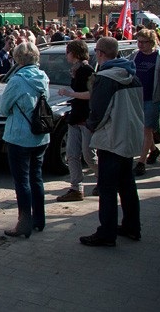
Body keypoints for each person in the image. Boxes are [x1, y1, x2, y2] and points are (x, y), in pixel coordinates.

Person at [80, 37, 144, 246]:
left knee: (107, 189)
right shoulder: (132, 75)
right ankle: (132, 226)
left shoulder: (105, 78)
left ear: (100, 53)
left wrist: (89, 126)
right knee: (127, 184)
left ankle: (106, 233)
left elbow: (97, 112)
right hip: (129, 136)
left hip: (111, 138)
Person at [0, 41, 50, 238]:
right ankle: (39, 219)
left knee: (22, 181)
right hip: (40, 135)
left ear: (17, 59)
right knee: (37, 178)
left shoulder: (17, 80)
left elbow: (4, 108)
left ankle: (24, 222)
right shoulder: (43, 76)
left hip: (19, 135)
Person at [56, 39, 99, 201]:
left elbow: (90, 94)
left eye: (68, 52)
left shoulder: (86, 70)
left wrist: (69, 94)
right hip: (75, 117)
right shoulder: (76, 70)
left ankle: (103, 181)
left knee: (89, 155)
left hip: (85, 118)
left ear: (74, 53)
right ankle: (76, 188)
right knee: (72, 154)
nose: (66, 55)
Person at [132, 29, 160, 176]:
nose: (140, 45)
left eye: (143, 42)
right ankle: (154, 150)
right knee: (142, 129)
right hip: (136, 98)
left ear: (152, 42)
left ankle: (141, 162)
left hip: (152, 99)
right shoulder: (135, 55)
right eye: (139, 42)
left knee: (147, 129)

* Exercise description *
Lines to set down from above: the line with "right shoulder: (132, 75)", the line with "left elbow: (90, 94)", and every line between, each exactly as written.

* Response below *
right shoulder: (132, 75)
right ankle: (132, 226)
left shoulder: (105, 78)
left ear: (100, 53)
left wrist: (89, 126)
right knee: (127, 184)
left ankle: (106, 233)
left elbow: (97, 112)
right hip: (129, 136)
left hip: (111, 138)
Person at [0, 41, 50, 238]:
right ankle: (39, 219)
left knee: (22, 181)
right hip: (40, 135)
left ear: (17, 59)
right knee: (37, 178)
left shoulder: (17, 80)
left elbow: (4, 108)
left ankle: (24, 222)
right shoulder: (43, 76)
left hip: (19, 135)
Person at [56, 39, 99, 201]:
left elbow: (90, 94)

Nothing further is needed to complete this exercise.